Justice Did Prevail in McDonald's Coffee Case



Possibly the most misrepresented case in the entire tort reform debate involves the compensatory and punitive damage award in 1994 to Stella Liebeck of Albuquerque, New Mexico, who spilled scalding McDonald's coffee on her lap in 1992.

The majority of Americans, when informed that $2.9 million was awarded to a woman for spilling coffee on her lap, immediately felt that this was just another example of runaway verdicts that must be controlled legislatively. Sadly, these popular opinions were based upon incomplete knowledge of the McDonald's coffee case. Did you know...

  • There had been over 700 prior incidents of injuries from McDonald's coffee that had been reported to the company and were present in company documents. They ranged in severity from minor burns to third degree burns, and resulted in numerous claims, some settling for over $500,000. Several cases involved children.
  • Prior to the lawsuit, McDonald's sold its coffee at 190 degrees Fahrenheit. Coffee you serve in your home is between 135 and 140 degrees Fahrenheit. Water that is found in your car radiator is 180 degrees Fahrenheit. At 190 degrees, it takes less than three seconds to produce a third degree burn, while at 160 degrees it takes about 20 seconds.
  • The coffee inflicted third degree burns on Stella Liebeck's groin, inner thighs and buttocks, necessitating seven days in the hospital for extensive skin grafts and debridement treatment. Photographs vividly demonstrated the severity of these burns, which covered six percent of her body.
  • A McDonald's executive testified that McDonald's knew its coffee caused serious burns. McDonald's also consciously decided not to warn people of the dangers concerning the temperature of its coffee and had no intention of changing that temperature.
  • One week after the lawsuit, McDonald's changed its coffee temperature reducing it by 20 degrees.
  • Despite Stella Liebeck's $20,000 in medical bills, McDonald's only offered her $800 to settle her case. Stella Liebeck stated she would have never brought the suit had McDonald's been willing to pay her medical bills.
  • The Plaintiff, Stella Liebeck, was found 20 percent at fault, which resulted in the compensatory damage award of $200,000 being reduced to $160,000.
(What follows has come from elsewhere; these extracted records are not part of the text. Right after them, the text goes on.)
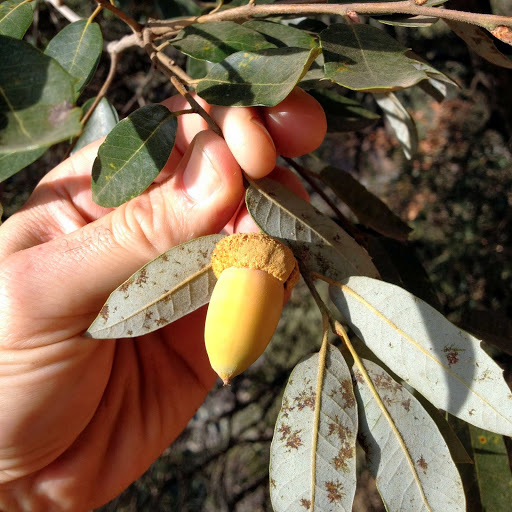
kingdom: Plantae
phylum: Tracheophyta
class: Magnoliopsida
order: Fagales
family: Fagaceae
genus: Quercus
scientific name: Quercus chrysolepis
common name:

When the jury heard and considered the above and additional evidence during the eight-day trial, they determined that McDonald's should face a punitive damage award for their callous disregard for the safety of their patrons. The jury awarded $2.9 million (the worth of two days of McDonald's coffee sales) to the permanently injured Stella Liebeck.

After the verdict, McDonald's (and many others) criticized the jury's decision categorizing the result as an example of how our civil justice system had perpetuated "frivolous" lawsuits with "unjust" results. The jury's decision, along with the facts behind this lawsuit, clearly showed McDonald's supporters the error of their thinking.